Sunburst pulled the bag closed and tied it off. “Hard to believe isn’t it? Honestly babe, we’re lucky to have hot and cold running water.”

“Then…if the alarm didn’t go off in the house, how did you know I was out here?”

“That bracelet of yours is pretty fancy,” he said, as he stood straight. “Come on, though. You’ve got to explain to me what you were expecting to find out here.”

“Nothing,” she said quickly.

“Nothing?” he repeated. “Uh-huh, I’m going to believe that. Well, we’ll just stay here until you feel like spilling the beans.”

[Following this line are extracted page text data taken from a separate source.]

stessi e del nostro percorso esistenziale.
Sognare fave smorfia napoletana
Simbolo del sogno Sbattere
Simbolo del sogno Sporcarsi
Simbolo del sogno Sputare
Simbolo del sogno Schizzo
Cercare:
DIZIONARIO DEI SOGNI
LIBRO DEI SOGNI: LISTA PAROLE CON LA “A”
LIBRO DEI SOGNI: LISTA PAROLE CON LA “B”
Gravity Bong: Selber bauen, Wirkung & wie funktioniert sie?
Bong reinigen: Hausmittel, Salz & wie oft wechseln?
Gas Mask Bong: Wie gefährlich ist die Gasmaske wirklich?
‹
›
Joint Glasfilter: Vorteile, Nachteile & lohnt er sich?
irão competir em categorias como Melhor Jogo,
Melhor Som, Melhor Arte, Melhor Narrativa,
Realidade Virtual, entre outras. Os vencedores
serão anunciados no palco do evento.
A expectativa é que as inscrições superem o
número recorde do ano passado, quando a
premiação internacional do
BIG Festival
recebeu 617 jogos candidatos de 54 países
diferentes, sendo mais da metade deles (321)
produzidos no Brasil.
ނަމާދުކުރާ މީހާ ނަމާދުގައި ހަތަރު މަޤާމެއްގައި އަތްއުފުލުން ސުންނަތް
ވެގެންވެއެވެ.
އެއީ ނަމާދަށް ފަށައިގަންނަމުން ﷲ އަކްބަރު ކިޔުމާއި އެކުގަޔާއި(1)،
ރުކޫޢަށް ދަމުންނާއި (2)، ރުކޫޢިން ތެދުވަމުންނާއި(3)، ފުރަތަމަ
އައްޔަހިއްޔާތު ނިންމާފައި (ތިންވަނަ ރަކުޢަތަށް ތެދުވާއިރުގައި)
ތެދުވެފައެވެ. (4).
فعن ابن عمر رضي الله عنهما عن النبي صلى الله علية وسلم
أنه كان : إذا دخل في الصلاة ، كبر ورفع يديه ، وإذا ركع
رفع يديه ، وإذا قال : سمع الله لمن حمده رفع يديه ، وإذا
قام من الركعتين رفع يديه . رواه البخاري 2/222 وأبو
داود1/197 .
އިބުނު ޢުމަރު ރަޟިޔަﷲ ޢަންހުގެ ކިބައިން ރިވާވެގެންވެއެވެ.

Starlight didn’t move. She knew from her contract that if she tried to go into the house without his permission there were about fifteen different forms of punishment he could inflict that were totally legal. And it was freezing out. She couldn’t last long.

“I’m an idiot,” she muttered.

Sunburst didn’t say anything, but stood there casually and waited for the rest of her story to come out. He was chuckling a little under his breath.

“I didn’t think it could be rotten food. I thought that maybe it was a dead body,” she admitted quietly. Then she moved to run back into the house, but Sunburst caught her off.

“You thought I was a murderer?” he asked, all the humor had run out of his voice. She got a better look at his eyes — they were a nice shade of blue and she had to admit this awful thing she suspected to a pony who looked nice.

She nodded and looked away.

His eyebrows were high as he sighed. “We’re off to a terrific start.”